- Telefonica could seek minority investor for Spanish fiberco in future
- Ongoing deals in UK, Brazil, and carve-outs are current priorities
Telefonica is receiving pitches from bankers to seek a financial investor for its domestic fiber business, said three sources familiar with the situation.
Telefonica has been reducing its debt. At the end of September, its net debt stood at EUR 36.7bn, with liquidity of EUR 22.4bn and maturities for 2020-2022 reduced to EUR 1.9bn.
Deleveraging is still a strategic goal for Telefonica, but the company is actively pursuing opportunities in other areas first, said the first source familiar with the situation. However, selling a minority stake in a fiberco to an infrastructure or pension fund could make sense in the future, this source said.
The Spanish telecoms incumbent already offers fiber to the home (FTTH) to 24.4m homes and offices in its home market, it said in its third-quarter results.
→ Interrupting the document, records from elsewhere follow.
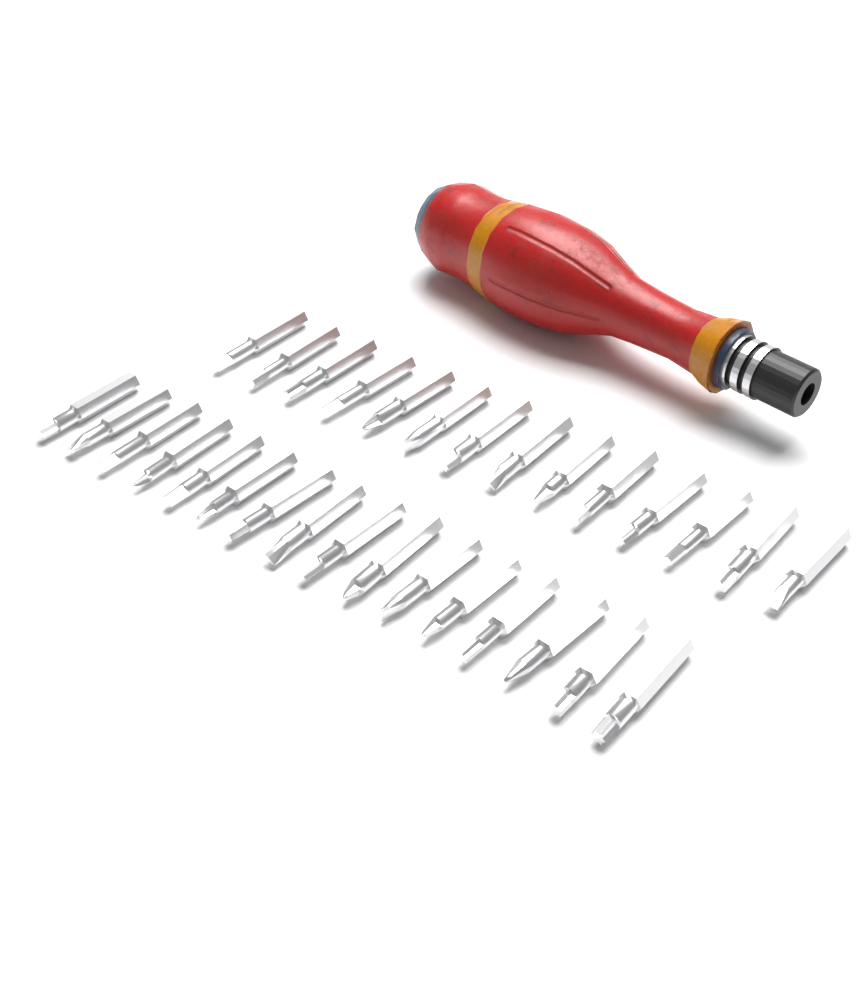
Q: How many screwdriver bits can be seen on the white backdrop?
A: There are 30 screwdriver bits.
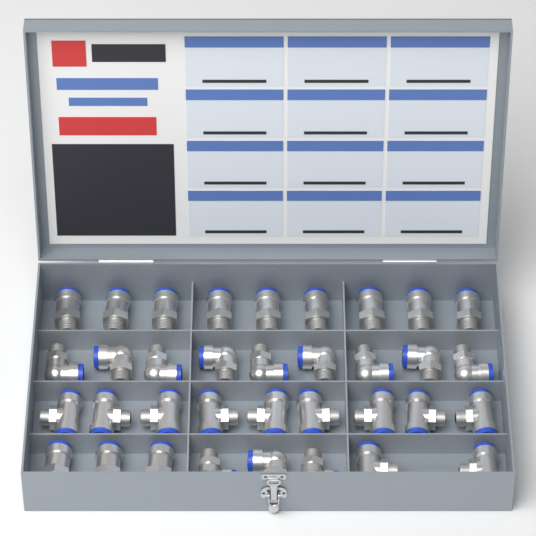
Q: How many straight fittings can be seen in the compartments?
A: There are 12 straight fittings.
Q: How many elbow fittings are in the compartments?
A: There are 12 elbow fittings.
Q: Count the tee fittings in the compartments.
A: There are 11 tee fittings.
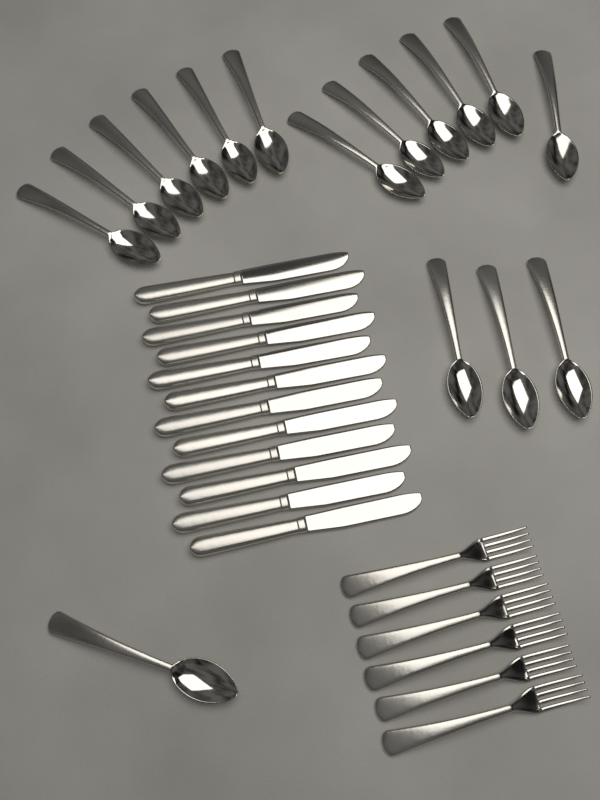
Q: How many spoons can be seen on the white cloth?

It also describes itself as a FTTH leader in Brazil, one of its four core markets.
Telefonica is starting to think about fiberco opportunities, and there is some debate internally, said a second source familiar with the situation. Telefonica is watching its peers closely, this source said, adding that no decisions are expected imminently.
At the moment, creating a large fiberco is a lower priority than other corporate deals although it would make sense for Telefonica if it is looking to raise capital in the future, said a third source familiar with the situation.
The company is receiving lots of pitches, but has yet to take any decisions, agreed a fourth source. The process remains speculative at the moment, said a sector banker. Completion of fibre transactions in Europe, including Telefonica’s joint-venture (JV) with Allianz to deploy FTTH in Germany, could be fuelling rumours among investors, this banker added.
Telefonica currently has its hands full with two large ongoing deals, said the first source. The company is merging its O2 unit in the UK with Virgin Mobile, in a deal that is undergoing a Phase II competition review. Meanwhile, Telefonica Brasil is part of a consortium that submitted a winning bid for Oi’s mobile unit after the Brazilian vendor entered bankruptcy proceedings.
The company is also seeking to change its corporate structure with carve-outs. This is the next priority for Telefonica after the acquisitions, the first source said.
In November 2019, Telefonica said it would carve out its Latin American business outside Brazil, with units in Argentina, Chile, Colombia, Ecuador, Mexico, Peru, Uruguay, Venezuela and various Central American countries. At the same time, the company announced the creation of Telefonica infra and Telefonica Tech.
In recent months, Telefonica has appointed Societe Generale to help explore options for its submarine cable unit, which is part of Telefonica Infra; postponed the entry of a partner into Telefonica Tech; and entered talks to sell its Chilean business, as reported.
Telefonica has already been active with fiber deals in some markets. As well as its FTTH JV in Germany, it has looked to create fibercos in Peru and Brazil, as reported.
A spokesperson for Telefonica declined to comment.